Prosecutors across Texas are throwing out pot charges because they can’t tell the difference between legal, industrial hemp and illegal marijuana – and effective testing is virtually impossible. When lawmakers in Texas finally caught up with federal law and legalised industrial hemp in June 2019, they emphasized that this was not just a road stop on the way to legal, recreational marijuana.
Republican senator Charles Perry who sponsored the bill assured Texans that this would not be a “slippery slope” to legal recreational cannabis, according to a report from the Dallas Morning News back in May. However, this week prosecutors say labs in Texas don’t have the time or the equipment to distinguish between legal and illegal hemp.
Confusion between cannabis and hemp
Travis County District Attorney Margaret Moore announced earlier this year that she would no longer be prosecuting misdemeanour marijuana cases. On top of that, Moore also stated that she would dismiss all cases for marijuana possession filed on or after June 10th – when hemp was legalized in Texas. Individuals charged with possession before June 10th will not be so lucky, and their charges will remain in place.
In a public statement, Moore said “After consulting with the Austin Police Department, the Travis County Sheriff’s Office and the Texas Department of Public Safety, I am dismissing these cases because we cannot obtain a lab analysis on the substances involved to establish the THC concentration”.
There is only one lab in Texas that has the capacity to test cannabis plants and determine the difference between marijuana and hemp – a process which can take eight to 12 months.

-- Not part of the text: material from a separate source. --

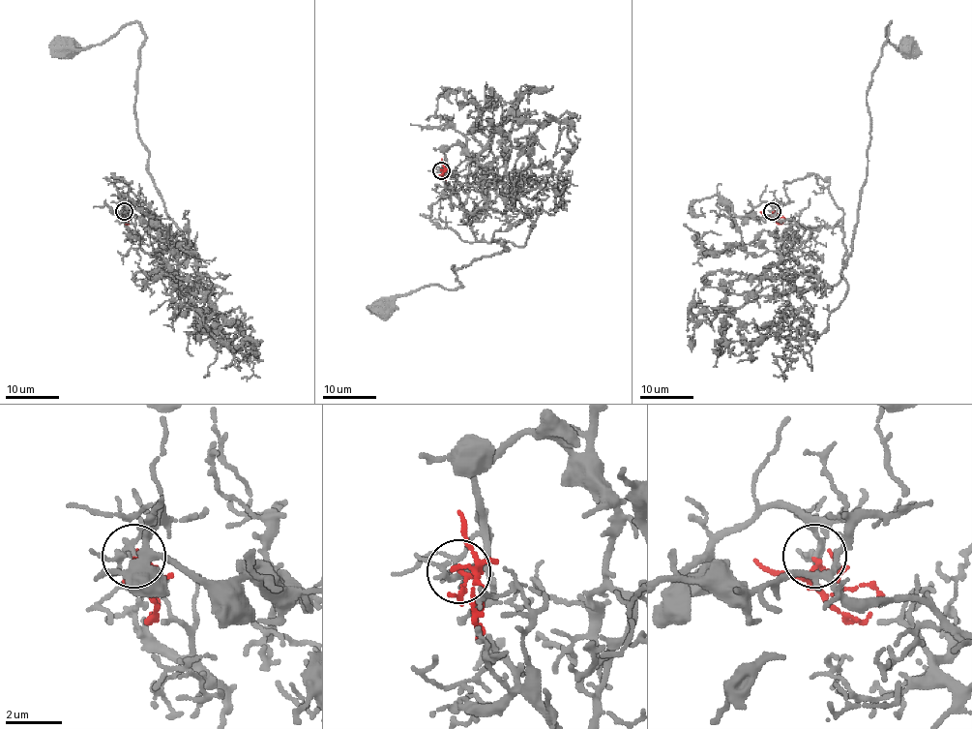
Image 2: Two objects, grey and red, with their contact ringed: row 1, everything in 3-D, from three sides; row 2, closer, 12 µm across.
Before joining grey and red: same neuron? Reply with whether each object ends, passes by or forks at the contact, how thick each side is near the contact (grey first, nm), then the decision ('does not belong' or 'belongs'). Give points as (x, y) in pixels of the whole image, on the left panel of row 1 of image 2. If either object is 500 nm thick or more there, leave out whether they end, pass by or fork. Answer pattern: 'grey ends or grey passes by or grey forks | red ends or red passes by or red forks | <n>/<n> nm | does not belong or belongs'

However, a group of Republican governors have come together to push back on this move, in a letter to Texan district and county attorneys. In the joint statement, Gov. Greg Abbott, Lt. Gov. Dan Patrick, House Speaker Dennis Bonnen and Texas Attorney General Ken Paxton voices their disapproval of how district and county attorneys have dealt the regulatory confusion between cannabis and hemp.

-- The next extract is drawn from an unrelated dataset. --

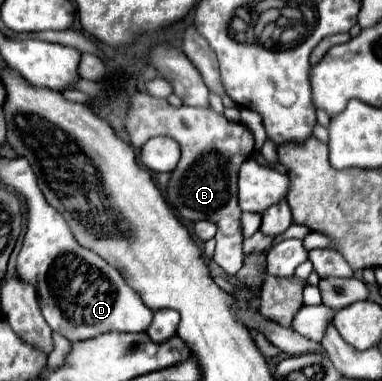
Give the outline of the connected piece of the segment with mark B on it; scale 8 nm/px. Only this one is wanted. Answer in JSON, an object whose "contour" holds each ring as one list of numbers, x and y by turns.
{"contour":[[136,93,128,111,126,129,132,143,146,143,156,135,172,137,180,143,182,157,178,167,172,171,172,179,166,189,168,203,178,211,182,219,208,219,218,225,214,261,228,273,236,275,244,263,242,251,242,225,238,207,238,169,254,153,252,131,240,123,228,121,212,109,198,107,172,107,166,99]]}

“Failing to enforce marijuana laws cannot be blamed on legislation that did not decriminalize marijuana in Texas.“
However, for prosecutors in Texas to run these tests for use in a criminal trial, they would have to pay up to hundreds of dollars for each sample to be tested, and would have to testify about the results of the testing during a trial. Given the lack of laboratories in Texas that have the capacity to differentiate between THC and CBD in a sample, the labs that do exist would experience a severe backlog which would result in serious delays.
The Republican governors suggested that prosecutors work through the confusion by charging individuals with a misdemeanour for failure to have a proper hemp certificate, which would state whether a plant was indeed legal hemp or illegal marijuana.
However, the governors also stated that anyone who currently has a certificate is a fake (which is also a felony) – as the Texas Department of Agriculture has yet to officially produce one. As such, anyone with a “fake” certificate can be charged with possession of marijuana as well as a misdemeanour charge of transporting hemp without a certificate.
“Criminals should be on notice that they may continue to be prosecuted for possession of marijuana and may now be prosecuted for illegal possession of hemp without a proper certificate.”
The headline in The New York Times last Friday ran with – ‘Texas legalized hemp, not marijuana, governor insists as prosecutors drop pot charges’. It seems there is still ambiguity even though Texas lawmakers thought they were clear. The bill they passed allows the growth and sale of hemp and nothing to do with legalising pot.